Body is chronological. Each message is a `## YYYY-MM-DD HH:MM <author>` section with:
- a bullet line for any media references (`- **Media:** image, audio, document, etc.`)
- a bullet line for any reactions (`- **Reactions:** emoji x N from <name>`)
- the message text as the section content
- empty messages render as `_(empty message)_`

Decision Log stubs created at `⚙️ Meta/Decisions/<date>-whatsapp-<chat-slug>-<sha8>.md` carry frontmatter that matches the existing decision schema so the aggregator picks them up cleanly.

## Idempotency

Re-running `/ingest-whatsapp <chat> --days N` on the same calendar day overwrites the same vault file. The decision stub filenames hash the WhatsApp message ID, so the same source message produces the same stub filename across re-runs.

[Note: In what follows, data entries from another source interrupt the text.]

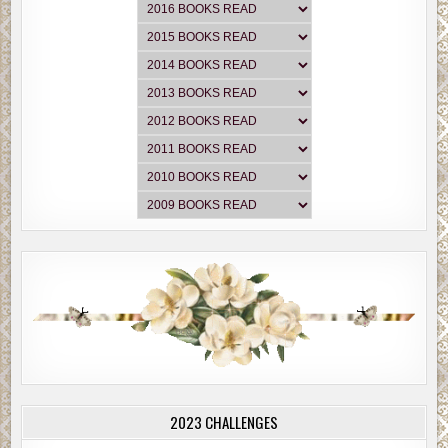
2023 CHALLENGES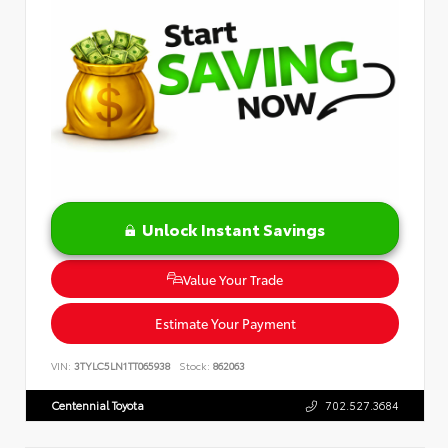
Unlock Instant Savings
Value Your Trade
Estimate Your Payment
VIN:
3TYLC5LN1TT065938
Stock:
862063
Centennial Toyota
702.527.3684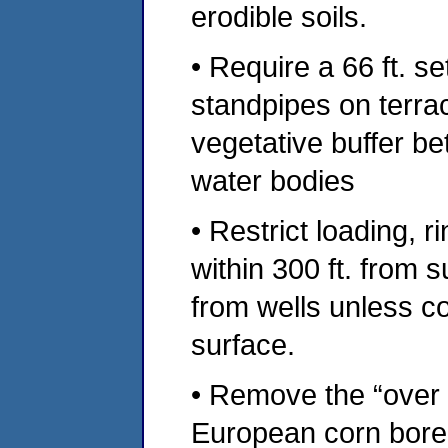
erodible soils.
• Require a 66 ft. 
standpipes on terrac
vegetative buffer be
water bodies
• Restrict loading, 
within 300 ft. from s
from wells unless c
surface.
• Remove the “over t
European corn borer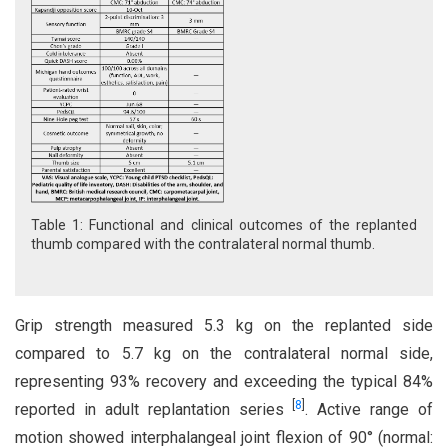
Table 1: Functional and clinical outcomes of the replanted
thumb compared with the contralateral normal thumb.
Grip strength measured 5.3 kg on the replanted side
compared to 5.7 kg on the contralateral normal side,
representing 93% recovery and exceeding the typical 84%
[
8
]
reported in adult replantation series
. Active range of
motion showed interphalangeal joint flexion of 90° (normal: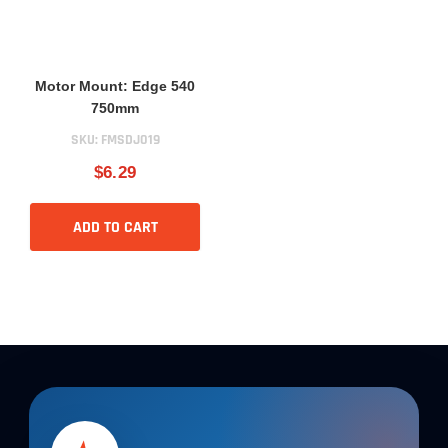
Motor Mount: Edge 540
750mm
SKU:
FMSDJ019
$6.29
ADD TO CART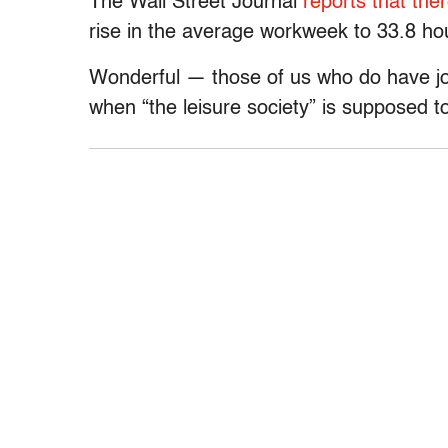
The Wall Street Journal
reports that ther
rise in the average workweek to 33.8 ho
Wonderful — those of us who do have j
when “the leisure society” is supposed to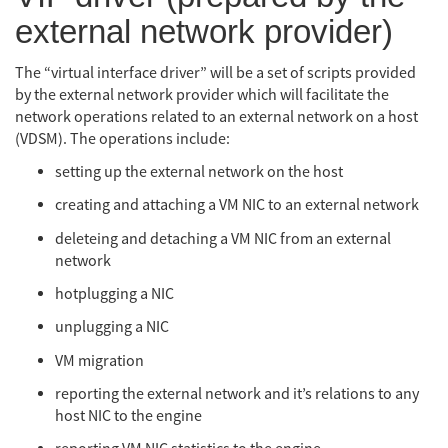
external network provider)
The “virtual interface driver” will be a set of scripts provided
by the external network provider which will facilitate the
network operations related to an external network on a host
(VDSM). The operations include:
setting up the external network on the host
creating and attaching a VM NIC to an external network
deleteing and detaching a VM NIC from an external
network
hotplugging a NIC
unplugging a NIC
VM migration
reporting the external network and it’s relations to any
host NIC to the engine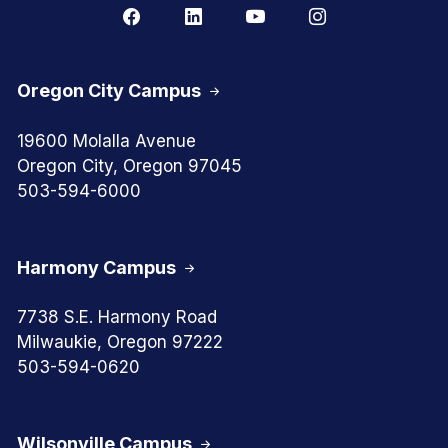
Oregon City Campus
19600 Molalla Avenue
Oregon City, Oregon 97045
503-594-6000
Harmony Campus
7738 S.E. Harmony Road
Milwaukie, Oregon 97222
503-594-0620
Wilsonville Campus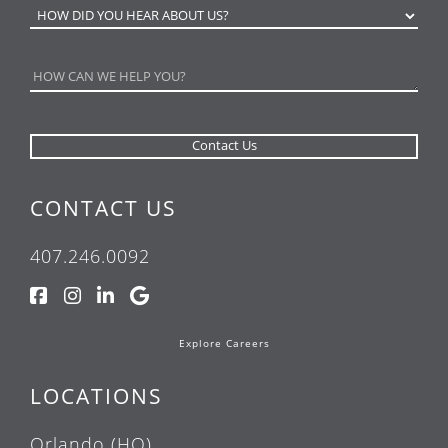
CONTACT US
407.246.0092
Explore Careers
LOCATIONS
Orlando (HQ)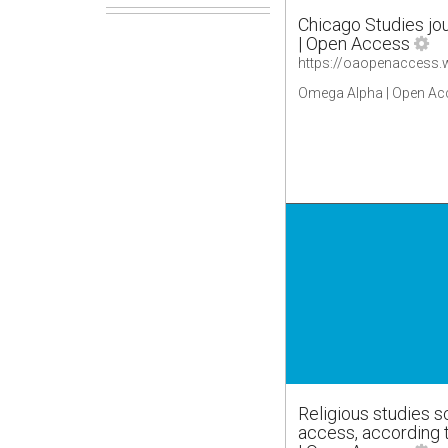
Chicago Studies jou
| Open Access
Omega Alpha | Open Ac
Religious studies s
access, according 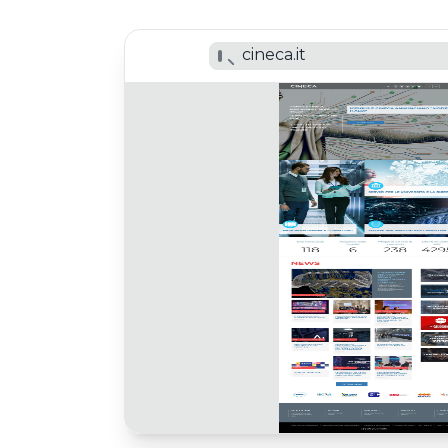
cineca.it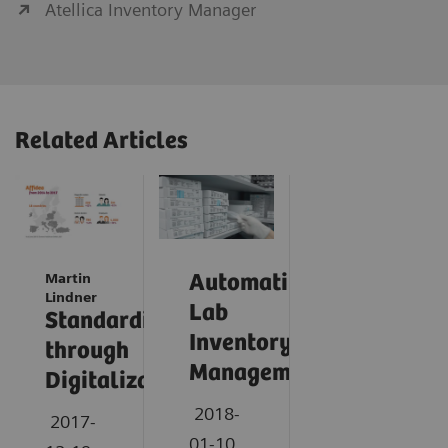
Atellica Inventory Manager
Related Articles
Martin
Automating
Lindner
Lab
Standardization
Inventory
through
Management
Digitalization
2018-
2017-
01-10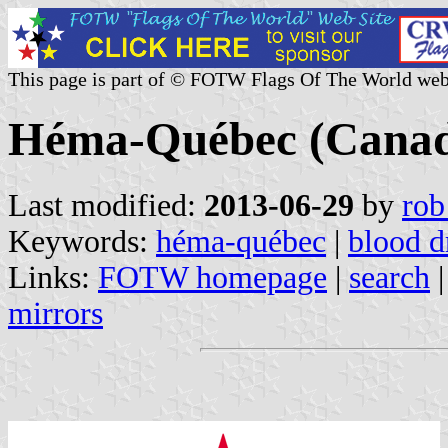
This page is part of © FOTW Flags Of The World web
Héma-Québec (Cana
Last modified:
2013-06-29
by
rob
Keywords:
héma-québec
|
blood d
Links:
FOTW homepage
|
search
mirrors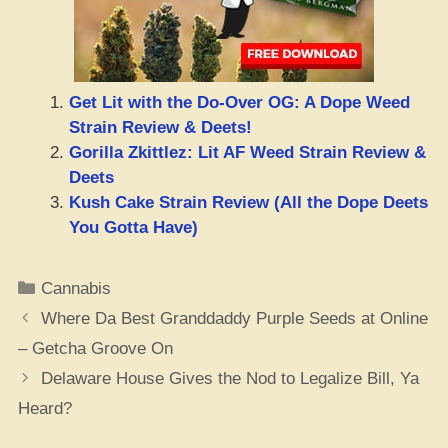
Get Lit with the Do-Over OG: A Dope Weed
Strain Review & Deets!
Gorilla Zkittlez: Lit AF Weed Strain Review &
Deets
Kush Cake Strain Review (All the Dope Deets
You Gotta Have)
Categories
Cannabis
Where Da Best Granddaddy Purple Seeds at Online
– Getcha Groove On
Delaware House Gives the Nod to Legalize Bill, Ya
Heard?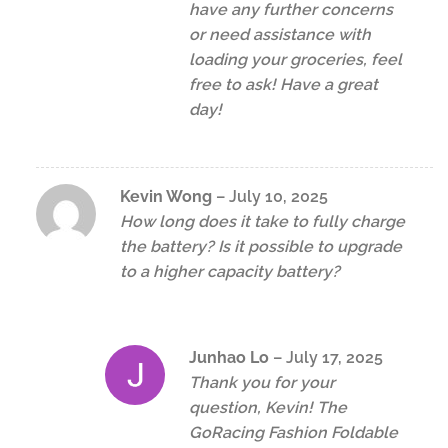
have any further concerns
or need assistance with
loading your groceries, feel
free to ask! Have a great
day!
Kevin Wong
–
July 10, 2025
How long does it take to fully charge
the battery? Is it possible to upgrade
to a higher capacity battery?
Junhao Lo
–
July 17, 2025
Thank you for your
question, Kevin! The
GoRacing Fashion Foldable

Re-runs do not duplicate; they refresh.

## Slug rules

- Lowercase the chat name, replace runs of non-alphanumeric characters with a single hyphen, strip leading and trailing hyphens.
- If the chat name is empty or the slug collapses to nothing (anonymous group, emoji-only title), fall back to `chat-<sha8(jid)>`.
- The slug is the only thing that lands on disk; it never leaves the vault.

## Acceptance test

A successful run produces:
1. One new (or refreshed) file at `External Inputs/WhatsApp/<chat-slug>/<date>.md`
2. Zero or more new decision stubs at `⚙️ Meta/Decisions/<date>-whatsapp-<chat-slug>-<sha8>.md`
3. A stdout summary: `Wrote N messages to <path>. Detected K edge cases. Stubs at: <paths>.`

If the chat resolves but contains no messages in the window, write the file anyway with `message_count: 0` so re-runs are still idempotent and the absence is recorded.

## Failure modes

- WhatsApp MCP not connected or bridge not authenticated: `ingest.py` does not require the MCP. The MCP calls happen at the orchestration layer. If the LLM cannot reach the MCP, surface that error to the user, do not write a stub file.
- Chat name ambiguous: ask the user before running the ingestion.
- Empty chat in the window: write the empty-window file and report `message_count: 0`.
- Anonymous chat (no display name available): use `chat-<sha8(jid)>` as the slug; the JID still ends up in frontmatter.